On Tuesday, Oracle announced it had fixed a major vulnerability for a remote code execution that could affect specific versions of the WebLogic Server.

The virus in Oracle system circumvents a previously fixed vulnerability with researchers saying it is aggressively used in attacks. The company credits a member of Knownsec’s 404 Team for reporting the new deserialization flaw, along with other nine other security researchers.

Tracked CVE-2019-2729, it is deserialization via XMLDecoder in Oracle WebLogic Server Web Services.

Results on ZoomEye search engine say that there are almost 42,000 examples of Oracle’s WebLogic Server deployed in 2019. A similar search on Shodan shows slightly over 2,300 servers available online, with both engines agreeing that these servers are typically present in the U.S. and in China.

At the same time, Mozilla also said that it had released Firefox 67.0.3 and Firefox ESR 60.7.1 to fix a critical flaw which could let attackers remotely perform random code on machines running susceptible Firefox versions.

Mozilla’s security advisory says that the Firefox developers are “aware of targeted attacks in the wild abusing this flaw” which could enable attackers who exploit this susceptibility to take control of affected systems.

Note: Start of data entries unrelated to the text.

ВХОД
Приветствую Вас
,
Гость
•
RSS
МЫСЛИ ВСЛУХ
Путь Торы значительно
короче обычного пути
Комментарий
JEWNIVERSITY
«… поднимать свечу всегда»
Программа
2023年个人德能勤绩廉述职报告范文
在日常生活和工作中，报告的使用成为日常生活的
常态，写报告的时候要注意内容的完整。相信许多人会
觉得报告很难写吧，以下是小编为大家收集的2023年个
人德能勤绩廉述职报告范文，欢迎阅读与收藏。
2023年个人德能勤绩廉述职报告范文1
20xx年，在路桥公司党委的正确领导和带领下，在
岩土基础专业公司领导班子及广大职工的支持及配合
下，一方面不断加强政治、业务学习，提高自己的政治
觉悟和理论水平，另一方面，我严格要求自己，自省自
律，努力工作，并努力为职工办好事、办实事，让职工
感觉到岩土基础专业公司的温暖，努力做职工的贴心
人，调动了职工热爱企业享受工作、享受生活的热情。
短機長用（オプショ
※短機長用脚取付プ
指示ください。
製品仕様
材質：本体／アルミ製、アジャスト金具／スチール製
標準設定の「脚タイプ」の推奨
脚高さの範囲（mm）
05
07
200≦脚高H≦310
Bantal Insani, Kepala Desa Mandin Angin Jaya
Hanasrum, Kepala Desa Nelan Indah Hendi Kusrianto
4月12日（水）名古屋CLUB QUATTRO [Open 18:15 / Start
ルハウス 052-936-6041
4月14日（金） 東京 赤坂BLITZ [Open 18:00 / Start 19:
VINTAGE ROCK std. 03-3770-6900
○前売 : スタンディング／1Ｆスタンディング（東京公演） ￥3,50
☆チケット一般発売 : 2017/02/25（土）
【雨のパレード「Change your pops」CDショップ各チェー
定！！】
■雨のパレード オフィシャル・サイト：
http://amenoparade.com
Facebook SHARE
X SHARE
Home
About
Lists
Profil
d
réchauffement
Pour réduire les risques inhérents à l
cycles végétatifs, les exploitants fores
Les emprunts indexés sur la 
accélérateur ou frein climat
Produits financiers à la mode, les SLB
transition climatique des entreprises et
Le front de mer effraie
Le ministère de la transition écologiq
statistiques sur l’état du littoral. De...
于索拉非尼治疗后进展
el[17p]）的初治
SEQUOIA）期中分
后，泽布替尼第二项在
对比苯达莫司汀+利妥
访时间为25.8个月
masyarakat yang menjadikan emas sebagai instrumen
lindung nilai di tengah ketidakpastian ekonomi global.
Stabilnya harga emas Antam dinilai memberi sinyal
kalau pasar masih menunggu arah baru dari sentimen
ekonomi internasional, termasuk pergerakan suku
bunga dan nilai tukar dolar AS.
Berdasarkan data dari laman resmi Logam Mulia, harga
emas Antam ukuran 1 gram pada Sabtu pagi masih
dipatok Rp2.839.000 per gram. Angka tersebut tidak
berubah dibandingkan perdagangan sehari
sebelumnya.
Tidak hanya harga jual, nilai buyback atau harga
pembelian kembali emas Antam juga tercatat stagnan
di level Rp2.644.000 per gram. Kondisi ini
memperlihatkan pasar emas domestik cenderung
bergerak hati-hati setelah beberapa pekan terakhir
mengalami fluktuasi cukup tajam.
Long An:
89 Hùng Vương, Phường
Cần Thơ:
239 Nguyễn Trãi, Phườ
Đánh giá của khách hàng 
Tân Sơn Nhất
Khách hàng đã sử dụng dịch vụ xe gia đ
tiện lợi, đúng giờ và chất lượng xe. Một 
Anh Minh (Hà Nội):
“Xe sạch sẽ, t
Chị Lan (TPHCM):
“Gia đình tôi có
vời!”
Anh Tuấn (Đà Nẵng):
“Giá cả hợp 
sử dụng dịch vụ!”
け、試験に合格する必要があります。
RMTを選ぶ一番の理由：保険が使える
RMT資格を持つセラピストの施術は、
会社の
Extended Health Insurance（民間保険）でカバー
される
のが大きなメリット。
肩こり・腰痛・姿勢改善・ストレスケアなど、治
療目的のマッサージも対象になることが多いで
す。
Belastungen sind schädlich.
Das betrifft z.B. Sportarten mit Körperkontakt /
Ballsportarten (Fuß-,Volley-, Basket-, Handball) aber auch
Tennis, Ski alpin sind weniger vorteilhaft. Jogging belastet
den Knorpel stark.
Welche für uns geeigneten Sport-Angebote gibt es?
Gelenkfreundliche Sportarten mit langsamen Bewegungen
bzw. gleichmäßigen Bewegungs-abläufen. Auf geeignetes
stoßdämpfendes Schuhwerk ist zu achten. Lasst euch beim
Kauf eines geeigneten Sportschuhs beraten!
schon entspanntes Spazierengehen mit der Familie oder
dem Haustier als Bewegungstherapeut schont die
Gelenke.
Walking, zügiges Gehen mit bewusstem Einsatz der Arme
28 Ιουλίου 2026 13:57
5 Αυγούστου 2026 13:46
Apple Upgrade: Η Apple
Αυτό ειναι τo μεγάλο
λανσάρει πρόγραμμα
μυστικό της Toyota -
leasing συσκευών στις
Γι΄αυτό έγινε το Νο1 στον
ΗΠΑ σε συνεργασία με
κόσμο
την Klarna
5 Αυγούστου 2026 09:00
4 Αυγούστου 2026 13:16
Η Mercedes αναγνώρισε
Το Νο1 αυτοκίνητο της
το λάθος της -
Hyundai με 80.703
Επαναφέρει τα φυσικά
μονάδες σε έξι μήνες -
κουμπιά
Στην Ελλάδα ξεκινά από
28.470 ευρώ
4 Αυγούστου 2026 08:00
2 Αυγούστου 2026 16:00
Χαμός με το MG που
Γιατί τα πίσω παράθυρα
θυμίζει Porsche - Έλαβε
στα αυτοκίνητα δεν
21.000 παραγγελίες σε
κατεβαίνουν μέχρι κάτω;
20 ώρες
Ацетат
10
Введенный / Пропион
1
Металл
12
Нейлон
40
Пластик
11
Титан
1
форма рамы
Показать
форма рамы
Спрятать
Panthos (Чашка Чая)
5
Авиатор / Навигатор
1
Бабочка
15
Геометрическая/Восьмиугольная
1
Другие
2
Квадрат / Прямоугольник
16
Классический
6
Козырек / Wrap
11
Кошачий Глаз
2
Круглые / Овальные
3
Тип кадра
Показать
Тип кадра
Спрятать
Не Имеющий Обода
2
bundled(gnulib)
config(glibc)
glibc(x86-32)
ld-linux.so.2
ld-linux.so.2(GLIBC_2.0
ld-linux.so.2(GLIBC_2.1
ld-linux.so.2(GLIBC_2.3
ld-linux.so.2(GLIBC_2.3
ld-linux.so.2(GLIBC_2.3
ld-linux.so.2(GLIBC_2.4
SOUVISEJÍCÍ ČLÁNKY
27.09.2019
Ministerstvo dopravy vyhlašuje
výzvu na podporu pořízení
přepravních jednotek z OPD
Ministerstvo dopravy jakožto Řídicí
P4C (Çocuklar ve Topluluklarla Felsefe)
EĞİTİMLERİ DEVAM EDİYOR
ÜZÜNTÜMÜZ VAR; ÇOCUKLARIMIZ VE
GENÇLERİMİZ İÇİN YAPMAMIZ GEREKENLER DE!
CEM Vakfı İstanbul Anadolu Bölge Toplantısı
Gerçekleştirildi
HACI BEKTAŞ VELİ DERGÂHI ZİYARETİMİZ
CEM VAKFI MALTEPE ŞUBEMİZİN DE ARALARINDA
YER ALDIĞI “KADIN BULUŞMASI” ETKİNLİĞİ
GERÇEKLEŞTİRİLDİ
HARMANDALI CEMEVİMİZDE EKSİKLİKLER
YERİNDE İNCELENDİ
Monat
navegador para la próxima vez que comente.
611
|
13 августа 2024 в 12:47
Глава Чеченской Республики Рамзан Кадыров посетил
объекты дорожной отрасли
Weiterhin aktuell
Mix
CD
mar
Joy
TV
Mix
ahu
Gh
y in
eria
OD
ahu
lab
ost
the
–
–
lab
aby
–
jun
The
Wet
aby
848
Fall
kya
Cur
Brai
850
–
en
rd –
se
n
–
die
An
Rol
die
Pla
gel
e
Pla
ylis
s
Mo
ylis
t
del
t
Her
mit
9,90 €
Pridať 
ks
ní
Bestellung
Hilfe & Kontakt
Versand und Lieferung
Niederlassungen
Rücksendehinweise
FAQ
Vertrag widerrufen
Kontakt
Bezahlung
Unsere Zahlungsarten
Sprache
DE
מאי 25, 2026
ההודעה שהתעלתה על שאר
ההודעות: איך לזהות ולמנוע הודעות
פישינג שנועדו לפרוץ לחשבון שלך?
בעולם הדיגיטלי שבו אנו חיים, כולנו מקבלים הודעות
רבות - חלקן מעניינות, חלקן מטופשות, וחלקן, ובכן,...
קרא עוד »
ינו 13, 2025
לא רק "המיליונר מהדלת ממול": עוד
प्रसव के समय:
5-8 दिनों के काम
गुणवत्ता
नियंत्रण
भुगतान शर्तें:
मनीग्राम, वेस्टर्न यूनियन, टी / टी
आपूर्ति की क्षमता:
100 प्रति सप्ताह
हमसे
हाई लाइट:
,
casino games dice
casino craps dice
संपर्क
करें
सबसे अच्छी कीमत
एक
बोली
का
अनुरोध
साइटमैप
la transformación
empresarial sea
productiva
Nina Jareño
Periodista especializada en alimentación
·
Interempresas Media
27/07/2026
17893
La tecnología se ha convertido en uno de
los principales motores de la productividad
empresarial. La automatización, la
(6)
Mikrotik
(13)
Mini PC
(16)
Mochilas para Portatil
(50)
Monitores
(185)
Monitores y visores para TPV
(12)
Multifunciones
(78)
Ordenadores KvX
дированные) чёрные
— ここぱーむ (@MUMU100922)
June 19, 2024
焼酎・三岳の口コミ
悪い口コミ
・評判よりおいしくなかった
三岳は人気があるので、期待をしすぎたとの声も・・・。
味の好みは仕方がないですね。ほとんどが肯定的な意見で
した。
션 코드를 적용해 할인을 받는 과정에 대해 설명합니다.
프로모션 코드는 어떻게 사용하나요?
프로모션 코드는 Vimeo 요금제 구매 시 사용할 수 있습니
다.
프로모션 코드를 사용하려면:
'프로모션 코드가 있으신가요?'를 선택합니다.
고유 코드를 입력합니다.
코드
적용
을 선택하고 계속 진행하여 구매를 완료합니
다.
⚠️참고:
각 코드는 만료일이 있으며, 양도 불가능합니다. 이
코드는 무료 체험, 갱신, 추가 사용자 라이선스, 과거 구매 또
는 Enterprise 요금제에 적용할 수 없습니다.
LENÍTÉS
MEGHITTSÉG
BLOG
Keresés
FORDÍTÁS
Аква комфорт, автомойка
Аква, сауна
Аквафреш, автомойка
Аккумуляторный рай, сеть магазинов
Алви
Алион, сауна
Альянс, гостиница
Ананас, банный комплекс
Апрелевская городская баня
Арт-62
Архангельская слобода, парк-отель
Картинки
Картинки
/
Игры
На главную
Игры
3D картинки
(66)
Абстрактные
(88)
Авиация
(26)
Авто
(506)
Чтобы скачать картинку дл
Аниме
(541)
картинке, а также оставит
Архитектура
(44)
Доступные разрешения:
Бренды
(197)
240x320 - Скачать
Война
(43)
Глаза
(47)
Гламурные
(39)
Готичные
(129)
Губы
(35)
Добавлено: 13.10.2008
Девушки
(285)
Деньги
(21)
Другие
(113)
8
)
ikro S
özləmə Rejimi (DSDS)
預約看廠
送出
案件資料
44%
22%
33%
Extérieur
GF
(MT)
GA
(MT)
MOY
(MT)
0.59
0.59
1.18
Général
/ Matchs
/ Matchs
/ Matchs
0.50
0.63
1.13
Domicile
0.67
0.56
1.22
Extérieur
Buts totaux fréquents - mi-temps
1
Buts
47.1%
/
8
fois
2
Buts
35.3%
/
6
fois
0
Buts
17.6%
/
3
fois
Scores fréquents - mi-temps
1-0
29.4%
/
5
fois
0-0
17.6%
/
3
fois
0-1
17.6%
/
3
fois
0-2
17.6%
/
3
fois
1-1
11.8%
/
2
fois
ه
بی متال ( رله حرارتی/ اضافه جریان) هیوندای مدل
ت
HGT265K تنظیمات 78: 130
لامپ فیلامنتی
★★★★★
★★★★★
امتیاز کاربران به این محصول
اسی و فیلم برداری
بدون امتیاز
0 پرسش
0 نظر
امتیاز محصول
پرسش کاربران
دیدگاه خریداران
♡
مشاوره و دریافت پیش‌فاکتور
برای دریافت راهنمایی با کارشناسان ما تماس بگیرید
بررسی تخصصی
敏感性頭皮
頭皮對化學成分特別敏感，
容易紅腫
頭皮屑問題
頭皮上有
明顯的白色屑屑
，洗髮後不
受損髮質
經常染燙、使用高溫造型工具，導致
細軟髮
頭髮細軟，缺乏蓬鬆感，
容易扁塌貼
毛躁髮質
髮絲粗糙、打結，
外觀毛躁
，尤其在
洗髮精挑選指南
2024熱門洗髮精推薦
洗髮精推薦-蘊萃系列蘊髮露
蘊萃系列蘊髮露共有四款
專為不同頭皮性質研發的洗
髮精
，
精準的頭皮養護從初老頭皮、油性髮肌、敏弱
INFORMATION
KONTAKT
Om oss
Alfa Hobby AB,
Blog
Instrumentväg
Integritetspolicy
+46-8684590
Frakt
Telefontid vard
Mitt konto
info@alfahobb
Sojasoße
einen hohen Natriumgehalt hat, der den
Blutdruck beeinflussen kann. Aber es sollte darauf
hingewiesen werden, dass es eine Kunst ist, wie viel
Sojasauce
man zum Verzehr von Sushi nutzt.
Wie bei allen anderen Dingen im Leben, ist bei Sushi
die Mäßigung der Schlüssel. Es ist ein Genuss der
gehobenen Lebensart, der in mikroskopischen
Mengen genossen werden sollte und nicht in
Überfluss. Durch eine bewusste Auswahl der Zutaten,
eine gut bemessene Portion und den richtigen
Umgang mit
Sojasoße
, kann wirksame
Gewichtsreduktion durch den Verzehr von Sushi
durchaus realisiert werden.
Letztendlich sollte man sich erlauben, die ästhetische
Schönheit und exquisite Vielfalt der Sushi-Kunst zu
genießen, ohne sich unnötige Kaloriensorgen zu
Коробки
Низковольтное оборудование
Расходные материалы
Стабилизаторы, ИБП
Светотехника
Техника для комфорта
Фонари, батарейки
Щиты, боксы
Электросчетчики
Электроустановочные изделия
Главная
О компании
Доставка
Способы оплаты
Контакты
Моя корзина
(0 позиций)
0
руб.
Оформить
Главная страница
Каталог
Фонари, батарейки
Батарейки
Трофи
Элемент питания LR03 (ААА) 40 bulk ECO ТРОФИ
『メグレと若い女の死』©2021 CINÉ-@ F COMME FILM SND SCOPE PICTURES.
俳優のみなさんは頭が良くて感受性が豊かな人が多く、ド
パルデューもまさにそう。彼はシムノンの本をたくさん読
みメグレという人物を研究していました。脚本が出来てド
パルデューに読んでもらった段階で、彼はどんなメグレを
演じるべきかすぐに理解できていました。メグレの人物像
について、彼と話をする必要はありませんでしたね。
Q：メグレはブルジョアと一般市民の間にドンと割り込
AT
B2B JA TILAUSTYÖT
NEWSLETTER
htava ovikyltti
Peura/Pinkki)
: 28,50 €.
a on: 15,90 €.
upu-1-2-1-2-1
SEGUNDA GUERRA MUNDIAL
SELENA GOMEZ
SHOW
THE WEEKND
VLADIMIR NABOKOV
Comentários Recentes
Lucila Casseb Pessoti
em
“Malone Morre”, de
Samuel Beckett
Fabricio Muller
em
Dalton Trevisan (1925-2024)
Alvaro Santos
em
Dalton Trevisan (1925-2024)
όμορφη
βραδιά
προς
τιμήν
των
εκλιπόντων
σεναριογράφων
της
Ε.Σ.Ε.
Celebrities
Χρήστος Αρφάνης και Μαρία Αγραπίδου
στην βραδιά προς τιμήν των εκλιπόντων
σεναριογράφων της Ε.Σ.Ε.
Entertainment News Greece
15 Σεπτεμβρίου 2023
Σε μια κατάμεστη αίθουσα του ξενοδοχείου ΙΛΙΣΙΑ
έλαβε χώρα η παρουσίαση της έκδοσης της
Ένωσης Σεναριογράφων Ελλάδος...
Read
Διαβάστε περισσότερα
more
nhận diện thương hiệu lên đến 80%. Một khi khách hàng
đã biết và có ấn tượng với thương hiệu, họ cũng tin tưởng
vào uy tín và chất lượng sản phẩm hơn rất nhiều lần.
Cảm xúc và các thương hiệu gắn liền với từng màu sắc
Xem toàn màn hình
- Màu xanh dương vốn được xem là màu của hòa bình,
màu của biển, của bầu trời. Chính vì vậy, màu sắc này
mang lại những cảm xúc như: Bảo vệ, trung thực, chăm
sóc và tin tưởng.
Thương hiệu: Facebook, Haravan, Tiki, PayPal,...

Attackers could possibly activate the type misunderstanding by misleading users of unpatched Firefox versions into visiting a spitefully crafted web page and, then, executing arbitrary code on their systems.

This is not the first Firefox zero-day that gets an emergency fix; back in 2016, Mozilla repaired another one with the issue of Firefox 50.0.2 and 45.5.1 ESR, while the Tor Project issued Tor Browser 6.0.7 to rectify the same problem.